Task data:
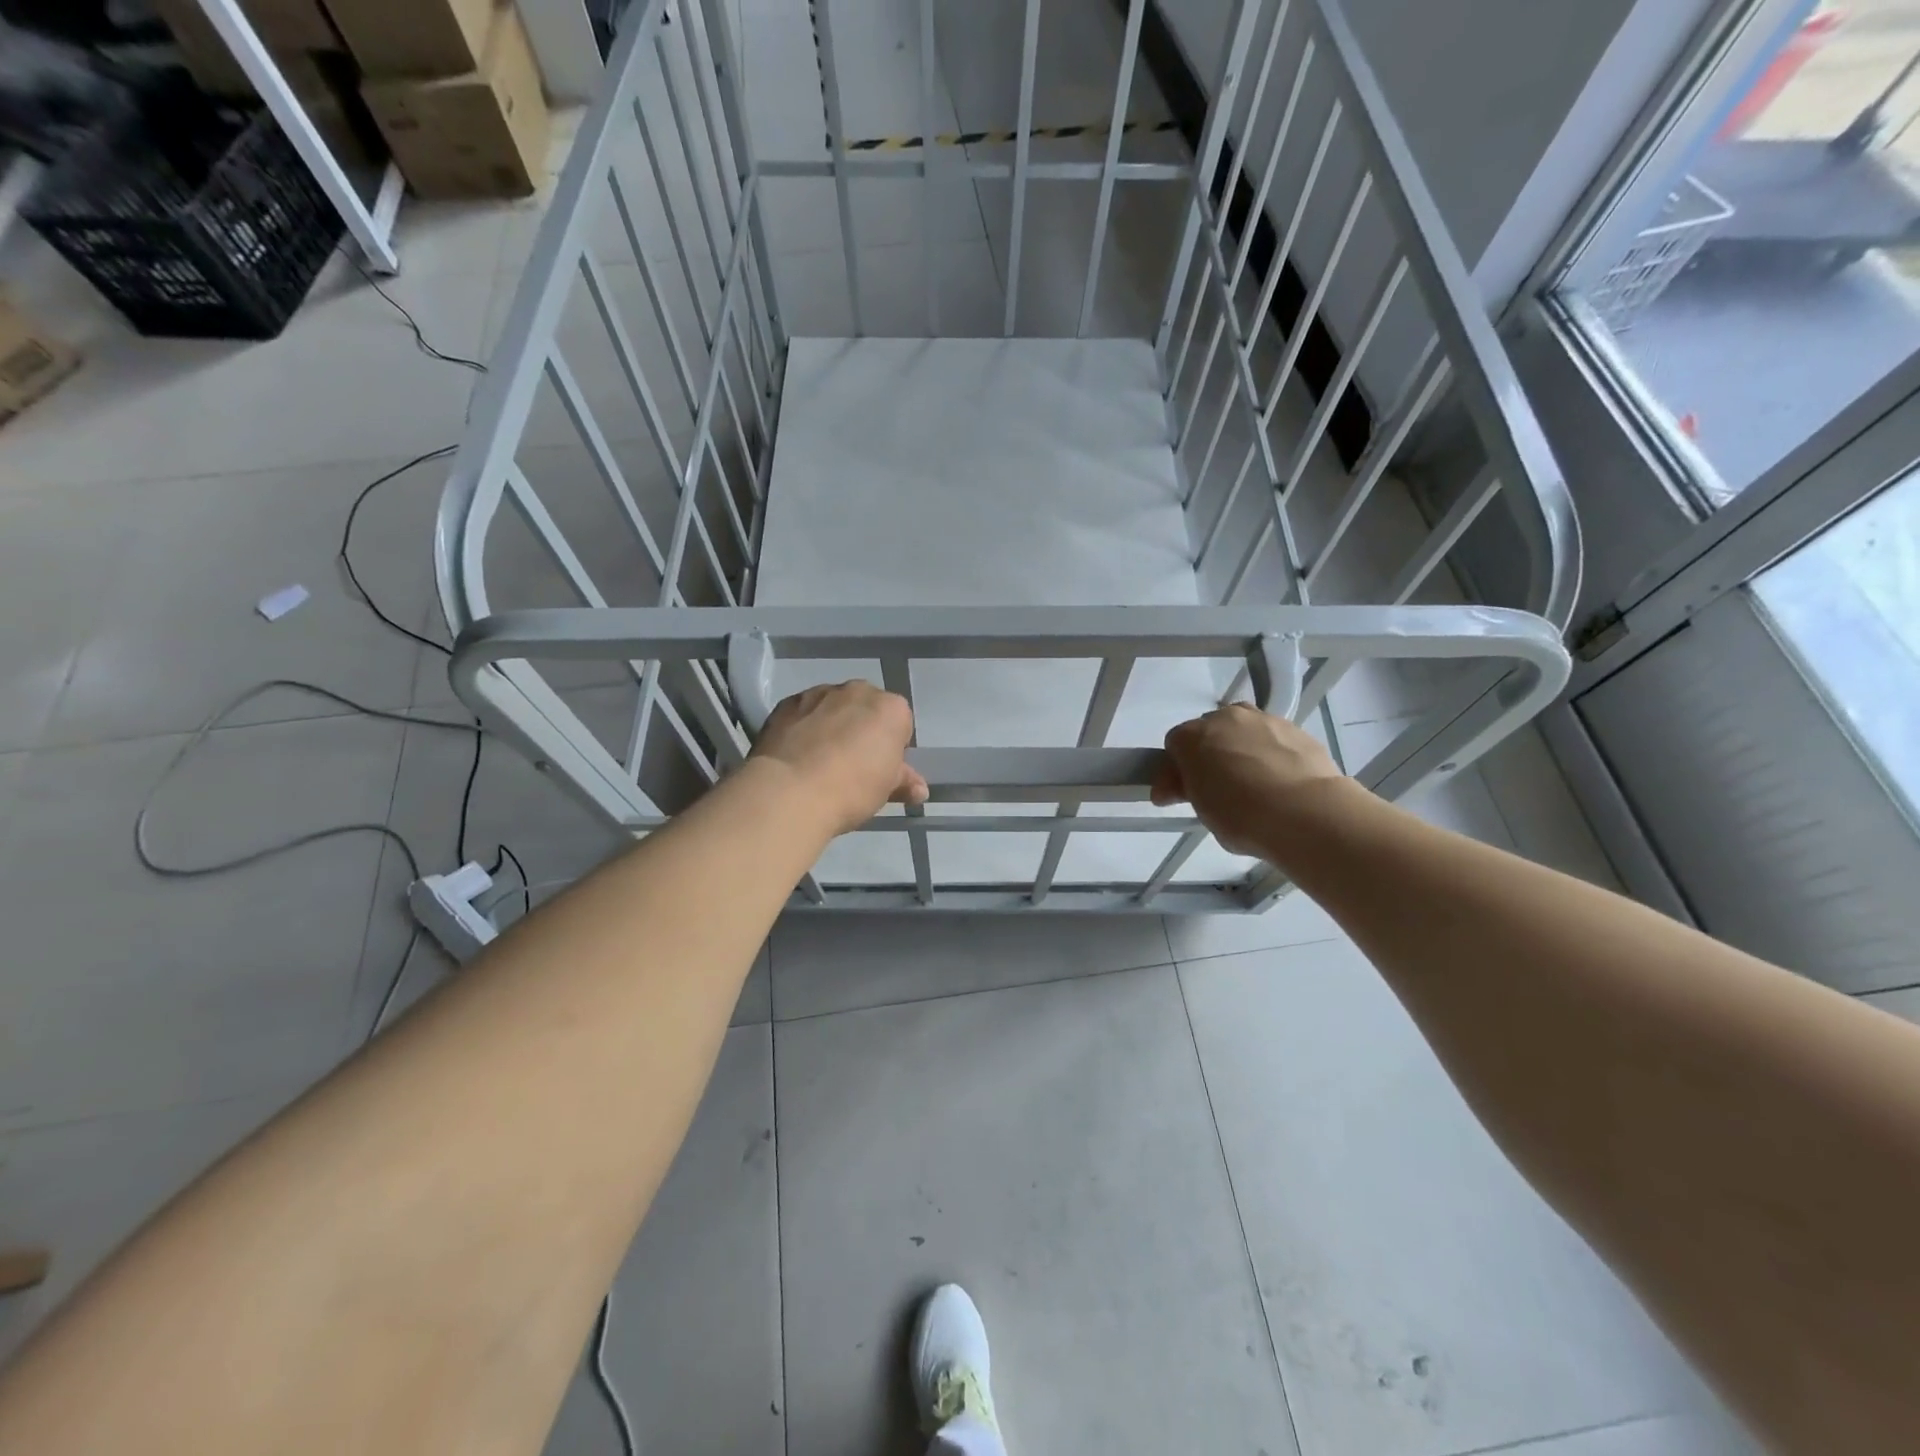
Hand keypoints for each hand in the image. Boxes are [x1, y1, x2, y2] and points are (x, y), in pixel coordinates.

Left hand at [748, 681, 928, 835]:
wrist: (790, 791)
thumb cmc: (852, 789)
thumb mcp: (886, 790)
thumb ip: (904, 781)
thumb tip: (918, 789)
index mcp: (891, 708)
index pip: (900, 723)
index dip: (891, 747)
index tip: (880, 769)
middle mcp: (856, 691)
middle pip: (866, 708)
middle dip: (861, 729)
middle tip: (852, 765)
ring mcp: (818, 693)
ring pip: (832, 707)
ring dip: (831, 725)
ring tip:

Task to carry out: The lines from the one holding "thumb tip: (918, 789)" through the end of the listing above are to be written out exactly, both ends included, and no others.

Written solution:
thumb tip: (918, 789)
index mcp: (891, 708)
index pip: (900, 723)
index dip: (891, 747)
index tip: (880, 769)
middle mcp: (856, 691)
middle pip: (866, 708)
middle dip: (861, 729)
middle tip: (852, 765)
ring mcp: (818, 693)
ring pip: (832, 707)
ring dip: (831, 725)
ring tip:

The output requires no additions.